Here comes the second secret:
No one can predict future requirements with certainty.
Yes. The problem lies in the fact that we basically squeeze out a future requirement from a customer in waterfall methodology.
Then we design upfront for that "future," and then blame customers when that future never comes, and we have to maintain a bloated software.
You know how we talk about how hard it is to estimate a timeline for feature development, right? We know that many factors come to play. There might be a bad tech debt in the current codebase. The specs might be unclear. The library might not work as well as we initially thought.
The requirement anticipation is also that hard. The business landscape might change. The person who wants the feature might get fired. The key employee might resign, and the whole organization structure might need to change.
I want us to be more empathetic toward business requirement gathering. It is very unfair for us to demand #NoEstimate because it is hard while also demanding to get every future requirement laid out upfront to design our program correctly.
Don't be that entitled.
In my experience, the waterfall project gets a lot of technical debt as well. There are much non-sense code or design pattern which, I believe, designed for those anticipated requirements that the team force out of business and never come true.
So two secrets come to play in the Agile way to design upfront:
- Contrary to popular belief of design upfront is for the future: We focus on design for current requirements.
- Future requirements are mostly bullshit. That is why we don't design for that.
When I said stop design for future requirements, there is a big caveat.
There is no guarantee that any requirement will actually be something the user will want until we finished the software. So every requirement is essentially a future requirement.
In practice, I draw the line between present requirement and future requirement based on the confidence level.
For example, let say there are two requirement
- The system needs to be able to handle 1,000 req/sec (99%)
- The system needs to be able to handle 1,000,000 req/sec (30%)
Both of them are not required today since we don't have a single user yet. But since we are really confident that 1,000 req/sec is required, I will design for just that. I would not think about 1,000,000 req/sec.
Or this might hit closer to the home.
- User needs to be able to login using Google Account (99% confidence. All of the target users are using Google)
- User needs to be able to login using LDAP (30%, might happen when we know how to market to Enterprise)
Then I will design for only Google Account login. I might use a standard protocol implementation (OAuth), but in the end I would not worry about making sure the system can handle LDAP without refactoring.
You can imagine the difference. In the waterfall project, the customer might ask us to support LDAP even if it not need because the customer was afraid that they would need it in the future. We will be too busy to get back and help them. So we need to "design upfront" for that future requirement.
That leads to a terrible software design—a design for something that does not actually exist.
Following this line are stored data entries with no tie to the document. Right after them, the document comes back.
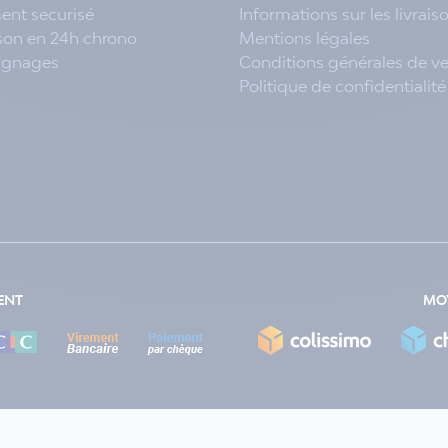
ent securisé
Informations sur les livrais
ison en 24h chrono
Mentions légales
ignages
Conditions générales de v
Politique de confidentialité
ENT
MOY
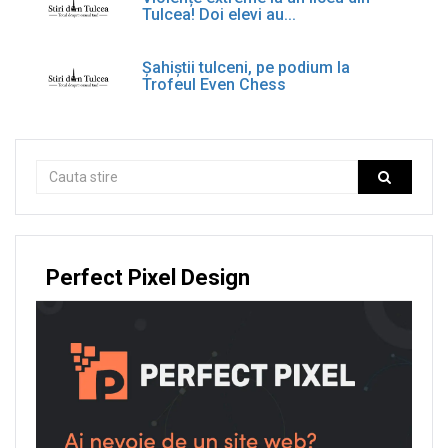
Tulcea! Doi elevi au...
Șahiștii tulceni, pe podium la
Trofeul Even Chess
Perfect Pixel Design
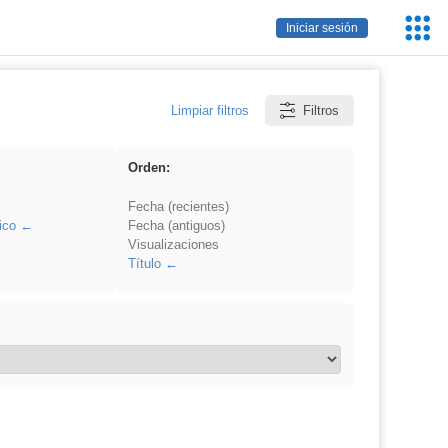
Servic
Iniciar sesión
Educa
Limpiar filtros
Filtros
Orden:
Fecha (recientes)
ico
Fecha (antiguos)
Visualizaciones
Título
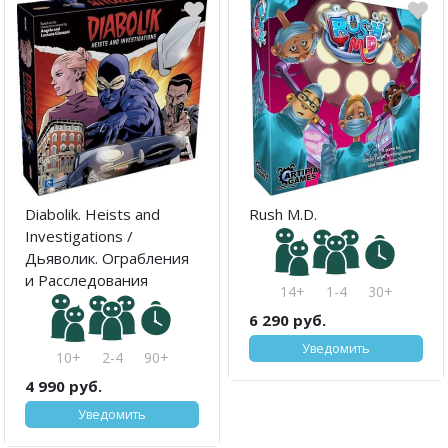
Diabolik. Heists and
Rush M.D.
Investigations /
Дьяволик. Ограбления
и Расследования
14+
1-4
30+
6 290 руб.
Уведомить
10+
2-4
90+
4 990 руб.
Уведомить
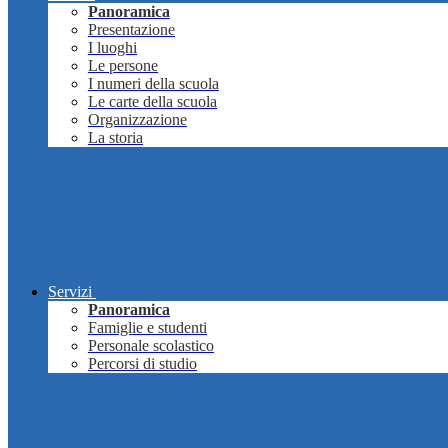
Panoramica
Presentazione
I luoghi
Le persone
I numeri della scuola
Le carte della scuola
Organizzazione
La storia
Servizi
Panoramica
Famiglie e studenti
Personale scolastico
Percorsi di studio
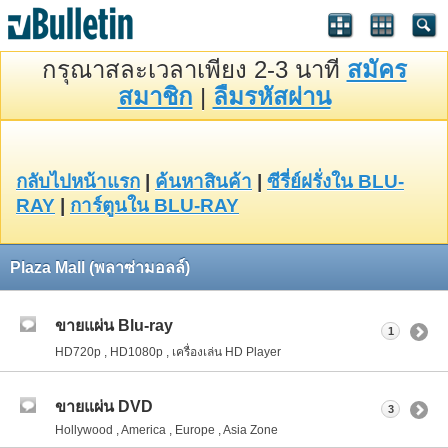
กรุณาสละเวลาเพียง 2-3 นาที
สมัคร
สมาชิก
|
ลืมรหัสผ่าน
กลับไปหน้าแรก
|
ค้นหาสินค้า
|
ซีรี่ย์ฝรั่งใน BLU-
RAY
|
การ์ตูนใน BLU-RAY
Plaza Mall (พลาซ่ามอลล์)
ขายแผ่น Blu-ray
1
HD720p , HD1080p , เครื่องเล่น HD Player
ขายแผ่น DVD
3
Hollywood , America , Europe , Asia Zone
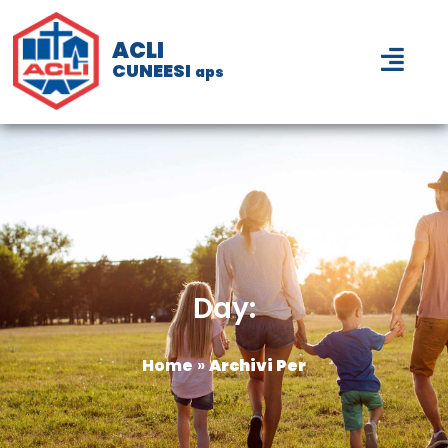
ACLI
CUNEESI
aps
Day:
Home
»
Archivi Per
In Agile, I design for only current requirements. Since everything is essentially happening in the future, I define a requirement with a high confidence level as the current requirement.
For Google login, I can use OAuth. I can make an authentication services. I can put some thought on session timeout. I need to think about cookie or token. I need to think about interface of auth service and callback. That is the design phase. But I don't think about design and interface, network diagram and service layer that can handle LDAP at this point.
That is the Agile upfront design.
To wrap up: I believe that we should think about software design. We should not become a code-monkey and churning out feature regardless of tech debt.
We also need to accept that the future is unpredictable. Instead of upfronting design based on what might happen in the future, I believe we should do upfront design just for the current requirement (which can be defined by working closely with the customer as in Agile Manifesto).
That's all I have to say. Thanks for reading.